Hi, good morning. Eric, could you comment on how the margins of the lock well business would compare to your consolidated margins and also how they compare with wood poles?
Yeah, so I would say very similar, Amir. That was one of the factors that made this business appealing to us, so very comparable.
Eric, sorry, comparable to the wood poles, which I believe are higher margins than your consolidated margins, would that be correct? Correct. Okay, and then just with the planned 15 million capital investment that you have planned, what sort of margin uplift and capacity increase would you expect from that?
From a capacity standpoint, we expect to double the capacity of the existing footprint in the facility, Condeac, Quebec. And obviously, through the same footprint will definitely increase the margin by a couple of basis points.
Great, and I know the sales disclosure you gave for Lockwell was September 30th, 2024. Could you speak to maybe how the trade impacts have affected how you think about sales from that business this year and maybe if the growth rate for steel poles differs all that much from wood poles?

Rendered images with source text
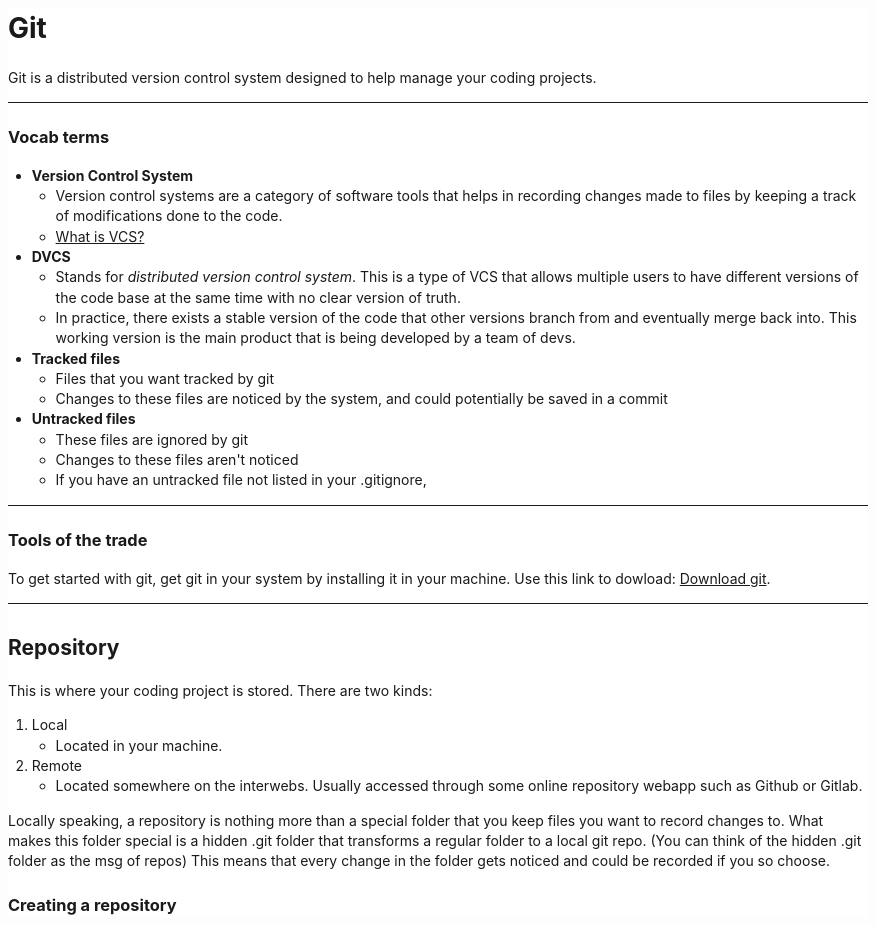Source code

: # Git

Git is a distributed version control system designed to help manage your coding projects.

---

### Vocab terms

- **Version Control System**
  - Version control systems are a category of software tools that helps in recording changes made to files by keeping a track of modifications done to the code.
  - [What is VCS?](https://www.geeksforgeeks.org/version-control-systems/)
- **DVCS**
  - Stands for _distributed version control system_. This is a type of VCS that allows multiple users to have different versions of the code base at the same time with no clear version of truth.
  - In practice, there exists a stable version of the code that other versions branch from and eventually merge back into. This working version is the main product that is being developed by a team of devs.
- **Tracked files**
  - Files that you want tracked by git
  - Changes to these files are noticed by the system, and could potentially be saved in a commit
- **Untracked files**
  - These files are ignored by git
  - Changes to these files aren't noticed
  - If you have an untracked file not listed in your .gitignore,

---

### Tools of the trade

To get started with git, get git in your system by installing it in your machine. Use this link to dowload: [Download git](https://git-scm.com/downloads).

---

## Repository

This is where your coding project is stored. There are two kinds:

1. Local
   - Located in your machine.
2. Remote
   - Located somewhere on the interwebs. Usually accessed through some online repository webapp such as Github or Gitlab.

Locally speaking, a repository is nothing more than a special folder that you keep files you want to record changes to. What makes this folder special is a hidden .git folder that transforms a regular folder to a local git repo. (You can think of the hidden .git folder as the msg of repos) This means that every change in the folder gets noticed and could be recorded if you so choose.

### Creating a repository
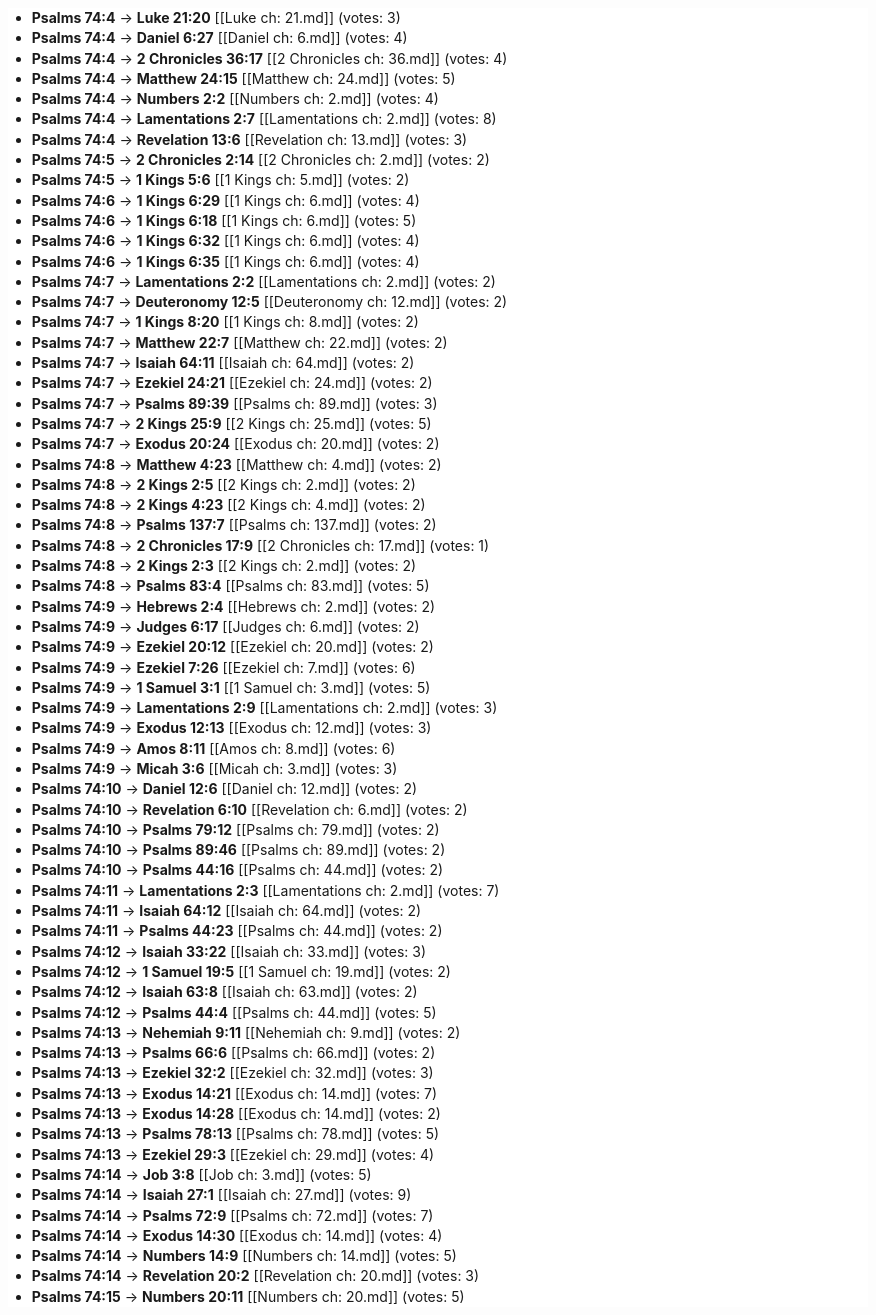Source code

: - **Psalms 74:4** → **Luke 21:20** [[Luke ch: 21.md]] (votes: 3)
- **Psalms 74:4** → **Daniel 6:27** [[Daniel ch: 6.md]] (votes: 4)
- **Psalms 74:4** → **2 Chronicles 36:17** [[2 Chronicles ch: 36.md]] (votes: 4)
- **Psalms 74:4** → **Matthew 24:15** [[Matthew ch: 24.md]] (votes: 5)
- **Psalms 74:4** → **Numbers 2:2** [[Numbers ch: 2.md]] (votes: 4)
- **Psalms 74:4** → **Lamentations 2:7** [[Lamentations ch: 2.md]] (votes: 8)
- **Psalms 74:4** → **Revelation 13:6** [[Revelation ch: 13.md]] (votes: 3)
- **Psalms 74:5** → **2 Chronicles 2:14** [[2 Chronicles ch: 2.md]] (votes: 2)
- **Psalms 74:5** → **1 Kings 5:6** [[1 Kings ch: 5.md]] (votes: 2)
- **Psalms 74:6** → **1 Kings 6:29** [[1 Kings ch: 6.md]] (votes: 4)
- **Psalms 74:6** → **1 Kings 6:18** [[1 Kings ch: 6.md]] (votes: 5)
- **Psalms 74:6** → **1 Kings 6:32** [[1 Kings ch: 6.md]] (votes: 4)
- **Psalms 74:6** → **1 Kings 6:35** [[1 Kings ch: 6.md]] (votes: 4)
- **Psalms 74:7** → **Lamentations 2:2** [[Lamentations ch: 2.md]] (votes: 2)
- **Psalms 74:7** → **Deuteronomy 12:5** [[Deuteronomy ch: 12.md]] (votes: 2)
- **Psalms 74:7** → **1 Kings 8:20** [[1 Kings ch: 8.md]] (votes: 2)
- **Psalms 74:7** → **Matthew 22:7** [[Matthew ch: 22.md]] (votes: 2)
- **Psalms 74:7** → **Isaiah 64:11** [[Isaiah ch: 64.md]] (votes: 2)
- **Psalms 74:7** → **Ezekiel 24:21** [[Ezekiel ch: 24.md]] (votes: 2)
- **Psalms 74:7** → **Psalms 89:39** [[Psalms ch: 89.md]] (votes: 3)
- **Psalms 74:7** → **2 Kings 25:9** [[2 Kings ch: 25.md]] (votes: 5)
- **Psalms 74:7** → **Exodus 20:24** [[Exodus ch: 20.md]] (votes: 2)
- **Psalms 74:8** → **Matthew 4:23** [[Matthew ch: 4.md]] (votes: 2)
- **Psalms 74:8** → **2 Kings 2:5** [[2 Kings ch: 2.md]] (votes: 2)
- **Psalms 74:8** → **2 Kings 4:23** [[2 Kings ch: 4.md]] (votes: 2)
- **Psalms 74:8** → **Psalms 137:7** [[Psalms ch: 137.md]] (votes: 2)
- **Psalms 74:8** → **2 Chronicles 17:9** [[2 Chronicles ch: 17.md]] (votes: 1)
- **Psalms 74:8** → **2 Kings 2:3** [[2 Kings ch: 2.md]] (votes: 2)
- **Psalms 74:8** → **Psalms 83:4** [[Psalms ch: 83.md]] (votes: 5)
- **Psalms 74:9** → **Hebrews 2:4** [[Hebrews ch: 2.md]] (votes: 2)
- **Psalms 74:9** → **Judges 6:17** [[Judges ch: 6.md]] (votes: 2)
- **Psalms 74:9** → **Ezekiel 20:12** [[Ezekiel ch: 20.md]] (votes: 2)
- **Psalms 74:9** → **Ezekiel 7:26** [[Ezekiel ch: 7.md]] (votes: 6)
- **Psalms 74:9** → **1 Samuel 3:1** [[1 Samuel ch: 3.md]] (votes: 5)
- **Psalms 74:9** → **Lamentations 2:9** [[Lamentations ch: 2.md]] (votes: 3)
- **Psalms 74:9** → **Exodus 12:13** [[Exodus ch: 12.md]] (votes: 3)
- **Psalms 74:9** → **Amos 8:11** [[Amos ch: 8.md]] (votes: 6)
- **Psalms 74:9** → **Micah 3:6** [[Micah ch: 3.md]] (votes: 3)
- **Psalms 74:10** → **Daniel 12:6** [[Daniel ch: 12.md]] (votes: 2)
- **Psalms 74:10** → **Revelation 6:10** [[Revelation ch: 6.md]] (votes: 2)
- **Psalms 74:10** → **Psalms 79:12** [[Psalms ch: 79.md]] (votes: 2)
- **Psalms 74:10** → **Psalms 89:46** [[Psalms ch: 89.md]] (votes: 2)
- **Psalms 74:10** → **Psalms 44:16** [[Psalms ch: 44.md]] (votes: 2)
- **Psalms 74:11** → **Lamentations 2:3** [[Lamentations ch: 2.md]] (votes: 7)
- **Psalms 74:11** → **Isaiah 64:12** [[Isaiah ch: 64.md]] (votes: 2)
- **Psalms 74:11** → **Psalms 44:23** [[Psalms ch: 44.md]] (votes: 2)
- **Psalms 74:12** → **Isaiah 33:22** [[Isaiah ch: 33.md]] (votes: 3)
- **Psalms 74:12** → **1 Samuel 19:5** [[1 Samuel ch: 19.md]] (votes: 2)
- **Psalms 74:12** → **Isaiah 63:8** [[Isaiah ch: 63.md]] (votes: 2)
- **Psalms 74:12** → **Psalms 44:4** [[Psalms ch: 44.md]] (votes: 5)
- **Psalms 74:13** → **Nehemiah 9:11** [[Nehemiah ch: 9.md]] (votes: 2)
- **Psalms 74:13** → **Psalms 66:6** [[Psalms ch: 66.md]] (votes: 2)
- **Psalms 74:13** → **Ezekiel 32:2** [[Ezekiel ch: 32.md]] (votes: 3)
- **Psalms 74:13** → **Exodus 14:21** [[Exodus ch: 14.md]] (votes: 7)
- **Psalms 74:13** → **Exodus 14:28** [[Exodus ch: 14.md]] (votes: 2)
- **Psalms 74:13** → **Psalms 78:13** [[Psalms ch: 78.md]] (votes: 5)
- **Psalms 74:13** → **Ezekiel 29:3** [[Ezekiel ch: 29.md]] (votes: 4)
- **Psalms 74:14** → **Job 3:8** [[Job ch: 3.md]] (votes: 5)
- **Psalms 74:14** → **Isaiah 27:1** [[Isaiah ch: 27.md]] (votes: 9)
- **Psalms 74:14** → **Psalms 72:9** [[Psalms ch: 72.md]] (votes: 7)
- **Psalms 74:14** → **Exodus 14:30** [[Exodus ch: 14.md]] (votes: 4)
- **Psalms 74:14** → **Numbers 14:9** [[Numbers ch: 14.md]] (votes: 5)
- **Psalms 74:14** → **Revelation 20:2** [[Revelation ch: 20.md]] (votes: 3)
- **Psalms 74:15** → **Numbers 20:11** [[Numbers ch: 20.md]] (votes: 5)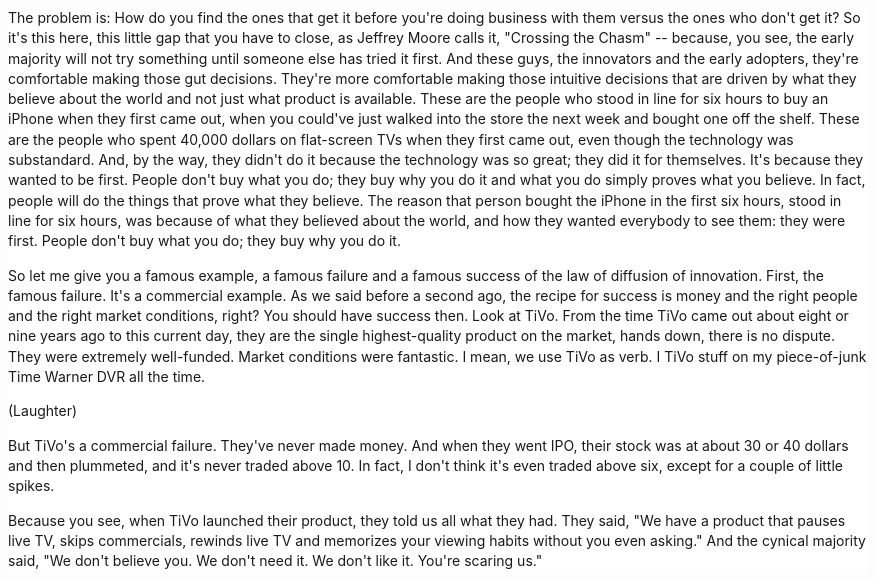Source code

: The problem is: How do you find the ones that get it before you're doing business with them versus the ones who don't
get it? So it's this here, this little gap that you have to close, as Jeffrey Moore calls it, "Crossing the Chasm" --
because, you see, the early majority will not try something until someone else has tried it first. And these guys, the
innovators and the early adopters, they're comfortable making those gut decisions. They're more comfortable making those
intuitive decisions that are driven by what they believe about the world and not just what product is available. These
are the people who stood in line for six hours to buy an iPhone when they first came out, when you could've just walked
into the store the next week and bought one off the shelf. These are the people who spent 40,000 dollars on flat-screen
TVs when they first came out, even though the technology was substandard. And, by the way, they didn't do it because the
technology was so great; they did it for themselves. It's because they wanted to be first. People don't buy what you do;
they buy why you do it and what you do simply proves what you believe. In fact, people will do the things that prove
what they believe. The reason that person bought the iPhone in the first six hours, stood in line for six hours, was
because of what they believed about the world, and how they wanted everybody to see them: they were first. People don't
buy what you do; they buy why you do it.

So let me give you a famous example, a famous failure and a famous success of the law of diffusion of innovation. First,
the famous failure. It's a commercial example. As we said before a second ago, the recipe for success is money and the 
right people and the right market conditions, right? You should have success then. Look at TiVo. From the time TiVo came
out about eight or nine years ago to this current day, they are the single highest-quality product on the market, hands
down, there is no dispute. They were extremely well-funded. Market conditions were fantastic. I mean, we use TiVo as
verb. I TiVo stuff on my piece-of-junk Time Warner DVR all the time.

(Laughter)

But TiVo's a commercial failure. They've never made money. And when they went IPO, their stock was at about 30 or 40
dollars and then plummeted, and it's never traded above 10. In fact, I don't think it's even traded above six, except
for a couple of little spikes.

Because you see, when TiVo launched their product, they told us all what they had. They said, "We have a product that
pauses live TV, skips commercials, rewinds live TV and memorizes your viewing habits without you even asking." And the
cynical majority said, "We don't believe you. We don't need it. We don't like it. You're scaring us."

USING THE INFORMATION
a) Transcribe the call transcript from "Eric, sorry, comparable" to "from wood poles?".
b) In the call transcript, what is the planned capital investment expected to do to capacity?

OUTPUTS FOR THE TASKS
a)
Eric, sorry, comparable to the wood poles, which I believe are higher margins than your consolidated margins, would that be correct? Correct. Okay, and then just with the planned 15 million capital investment that you have planned, what sort of margin uplift and capacity increase would you expect from that?
From a capacity standpoint, we expect to double the capacity of the existing footprint in the facility, Condeac, Quebec. And obviously, through the same footprint will definitely increase the margin by a couple of basis points.
Great, and I know the sales disclosure you gave for Lockwell was September 30th, 2024. Could you speak to maybe how the trade impacts have affected how you think about sales from that business this year and maybe if the growth rate for steel poles differs all that much from wood poles?

b) It is expected to double the capacity of the existing footprint in the facility.